__TEXT UNDER STUDY__
^^^^^^^^^^^^^^^^
This recipe is simple, quick to throw together, and uses whole grains. I have often heard it said that GF flours are “picky” but I have found this particular method very forgiving.  If you are on are the hunt for an alternative to wheat-based bread products, this is a great place to start!

GF bread flour and seeds

One of the best ways to keep GF flours and seeds organized is to store them in accessible containers with labels. Our grains have a high turn over rate so most of mine stay in the pantry.

Gluten-free and dairy-free bread (Makes 2 – 9×5 loaves)

Part 1:
2 2/3 cups brown rice flour  (OR 2 cups brown rice flour and 2/3 cup quinoa flour.)
1 1/3 cup sorghum flour
1 cup tapioca flour (In the US, tapioca flour/starch are used interchangeably in most recipes.)
1 cup potato starch (NOT flour)
2 rounded Tbsp. xanthan gum
1/3 cup golden flaxseed meal
1 tsp. baking powder
1 Tbsp. salt

Part 2:
1/4 cup honey
2/3 cup extra virgin olive oil
3 Tbsp. unrefined coconut oil (melted)
5 eggs

Part 3:
2 Tbsp. active dry yeast
6 Tbsp. sugar
2 1/2 cups water

Supplies:

Stand mixer with flat beater blade
Sauce pan
Small glass bowl
Thermometer
2 – 9×5 loaf pans

Grab a stand mixer (a good handheld would work if need be); measure and pour all of Part 1 ingredients into the mixing bowl.  Using the flat beater blade (no dough hook needed), premix the ingredients on low for a few seconds.

Measure and pour Part 1 ingredients into mixing bowl. Easy enough!

Measure and pour Part 1 ingredients into a mixing bowl. Easy enough!

Next, grab the saucepan, thermometer, small glass bowl, and Part 3 ingredients.  Mix water and sugar in pan on the stove and heat on medium-high until the temperature is between 105˚ and 110˚.  Once the liquid reaches the correct temperature, pour into a glass bowl.

Once heated, pour water into glass bowl and check the temperature.

Once heated, pour the water into a glass bowl and check the temperature again (105˚ – 110˚).

Now it’s time for my kids’ favorite part (okay, mine too); proofing the yeast (proving it is indeed going to work).  Add the yeast to the water and sugar mixture.  I give mine a little swirl with the thermometer and set the timer for 7 minutes.  (At this point you can either watch the yeast devour the sugar water or move on.)

While that’s proofing; start adding all of the Part 2 ingredients to the mixing bowl EXCEPT for the melted coconut oil.  As soon as the timer goes off, check the yeast.  It should look similar to this:

Microorganisms in action!

Microorganisms in action!
^^^^^^^^^^^^^^^^
__YOUR TASK__
Rewrite the gluten-free bread recipe from "One of the best" up to and including "in the pantry.", swapping "pantry" for "cupboard".

__DATASET EXTRACT__
^^^^^^^^^^^^^^^^
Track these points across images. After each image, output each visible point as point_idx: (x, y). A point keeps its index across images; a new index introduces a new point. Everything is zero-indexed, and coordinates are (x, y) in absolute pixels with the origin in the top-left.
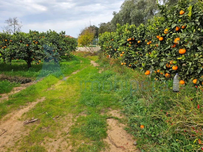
^^^^^^^^^^^^^^^^
__TASK ANSWER__
One of the best ways to keep GF flours and seeds organized is to store them in accessible containers with labels. Our grains have a high turn over rate so most of mine stay in the cupboard.